Bed-Stuy – buy or die?
As I approached the corner of Throop Avenue and Van Buren Street in early summer 2013, I couldn’t help but notice the giant “Murder — $50,000 Reward” sign that loomed over the intersection, emblazoned with the photo of a dead businessman. The New York City neighborhood of Bedford-Stuyvesant, I’d heard, was still a little “rough,” but the sign was unlike anything I’d seen outside of Wild West movies. Almost comically, the image was plastered with a blood-red ‘Solved’ caption, as though calling out a fatuous warning: attention, would-be Bed-Stuy murderers — you might, eventually, be caught.

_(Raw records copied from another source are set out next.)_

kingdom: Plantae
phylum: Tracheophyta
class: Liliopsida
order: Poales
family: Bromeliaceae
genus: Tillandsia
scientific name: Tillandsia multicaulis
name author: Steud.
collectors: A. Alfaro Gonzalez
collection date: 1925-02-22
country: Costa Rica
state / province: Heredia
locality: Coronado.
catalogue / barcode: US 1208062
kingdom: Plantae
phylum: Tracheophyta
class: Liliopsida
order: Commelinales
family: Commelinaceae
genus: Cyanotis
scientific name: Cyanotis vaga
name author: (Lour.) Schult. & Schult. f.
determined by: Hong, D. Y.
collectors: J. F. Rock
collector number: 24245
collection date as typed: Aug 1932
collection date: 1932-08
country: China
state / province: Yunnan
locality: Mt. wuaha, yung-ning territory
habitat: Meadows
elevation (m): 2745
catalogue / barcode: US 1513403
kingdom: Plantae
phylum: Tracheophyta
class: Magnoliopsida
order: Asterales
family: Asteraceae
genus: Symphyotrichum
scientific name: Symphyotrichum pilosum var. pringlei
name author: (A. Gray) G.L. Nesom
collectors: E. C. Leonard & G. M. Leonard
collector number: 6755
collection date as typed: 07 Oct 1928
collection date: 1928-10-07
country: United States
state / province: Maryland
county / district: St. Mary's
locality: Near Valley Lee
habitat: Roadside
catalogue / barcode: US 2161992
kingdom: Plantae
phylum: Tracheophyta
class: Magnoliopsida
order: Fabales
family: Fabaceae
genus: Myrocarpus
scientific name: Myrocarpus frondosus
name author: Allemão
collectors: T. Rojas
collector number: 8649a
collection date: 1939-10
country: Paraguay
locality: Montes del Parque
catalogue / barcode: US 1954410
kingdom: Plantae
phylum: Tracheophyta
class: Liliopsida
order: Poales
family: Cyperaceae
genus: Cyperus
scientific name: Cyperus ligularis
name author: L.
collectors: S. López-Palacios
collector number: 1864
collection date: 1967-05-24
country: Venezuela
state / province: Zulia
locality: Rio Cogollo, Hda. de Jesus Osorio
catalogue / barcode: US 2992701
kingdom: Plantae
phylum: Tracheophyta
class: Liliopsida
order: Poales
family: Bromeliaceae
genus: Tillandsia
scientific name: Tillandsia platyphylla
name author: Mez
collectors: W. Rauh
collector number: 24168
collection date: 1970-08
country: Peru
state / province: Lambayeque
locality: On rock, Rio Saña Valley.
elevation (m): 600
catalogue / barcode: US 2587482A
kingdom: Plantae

Walking down Van Buren Street I passed a high, metal wall topped with barbed wire. The wall hid several dogs with big barks and cast a film noir-like glow over the entire block. Next to this mystery lot, I quickly realized, was my potential new home. As I toed my sandal against the pavement and wondered what to do, I saw that on the street out front kids were playing basketball in a normal, very human-like way that I hadn’t seen kids do since I’d moved to Manhattan three years prior. They bounced and passed the ball and didn’t appear to be spoiled or neurotic; they even cast smiles my way as I watched. A couple of women standing outside my new building, a five story walk up, greeted me with open faces and hellos. When I decided at last to go inside, they held the door open.